Sunday, 30 August 2020

OOS Investigation case study -7 (Instrument error)

OOS Investigation case study-7 (Assay)

OOS observed in Assay test. 
(Single preparation test and duplicate injections from same vial) 
During investigation when you found any root cause in Preliminary or hypothesis testing, before planning of re-analysis, Use any of Investigation tools (5 Why, 6 M etc to rule all other probabilities)Review it thoroughly and plan the negative experiment if required to make the investigation more adequate. 

During investigation when you found any root cause in Preliminary or hypothesis testing, before planning of re-analysis, Use any of Investigation tools (5 Why, 6 M etc to rule all other probabilities)Review it thoroughly and plan the negative experiment if required to make the investigation more adequate. 

Description of Event:
OOS result observed in Assay test.
Result: 97.4% (From same vial Injection-1: 99.8%, Injection-2:94.9%)
-Limit: 95.0 - 105.0%.

Mean result is within specification limit, but one injection result from same vial is 94.9% which is not complying to the specification limit, hence OOS initiated.


Preliminary investigation:
During preliminary investigation checked all possibilities for lower Assay results like Instrument error (No pressure fluctuation , no air bubble in mobile phase/Rinse line ) Calculation error (wrong weight, wrong potency etc.), Standard preparation error (recovery factor of standard and control standard is 99.8%) and all other possible causes for lower result, but no error is identified in preliminary investigation.

During review of pressure graph it was notice that though there is no pressure fluctuation, but at zero time (during injection) subject injection pressure is lower than other all injections pressure (Blank, Standard, control standard and injection-1 of sample (99.8% result).

Zoom pressure graph: (In normal scale graph this pressure difference may not be visible).

Based on above observation there might be possibility that during second injection due lower pressure complete planned volume (20µl) is not drawn by injector.

So to rule the instrument error hypothesis testing should be planned as still we are not sure that which result is true i.e. 99.8% or 94.9% .
Re-measurement:

Hypothesis testing is performed to rule out instrument error, vial filling error, dilution error etc.
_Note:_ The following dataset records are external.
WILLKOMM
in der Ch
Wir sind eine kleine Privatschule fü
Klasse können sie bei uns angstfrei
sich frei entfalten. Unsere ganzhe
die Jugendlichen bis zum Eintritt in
Hypothesis is planned on different HPLC system and all other things are remain same.
Same vial result is found within specification limit (Mean 99.6%, Injection-1: 99.7%,  Injection-2: 99.5%)
Refilled (100.1%) and re-dilution (99.8%) results are found well with in specification limit. 

Based on outcome of hypothesis , repeat testing/re-analysis can be planned from same aliquot/sample and invalidate the initial OOS result.

Now the question is , 
Why one injection result is lower?, Is this due to low pressure at zero time, If yes, then why lower pressure at zero time in one injection? Is this momentary instrument malfunction? Or any other reason. We have to hand over instrument to service engineer to identify the root cause for low pressure.

Based on service engineer report ,scientific rational and justification we can conclude the OOS with proper CAPA.  

Impact Assessment:

As an Impact assessment we have to evaluate at least last 05 analysis on same instrument and after rectification of error at least 03 analysis.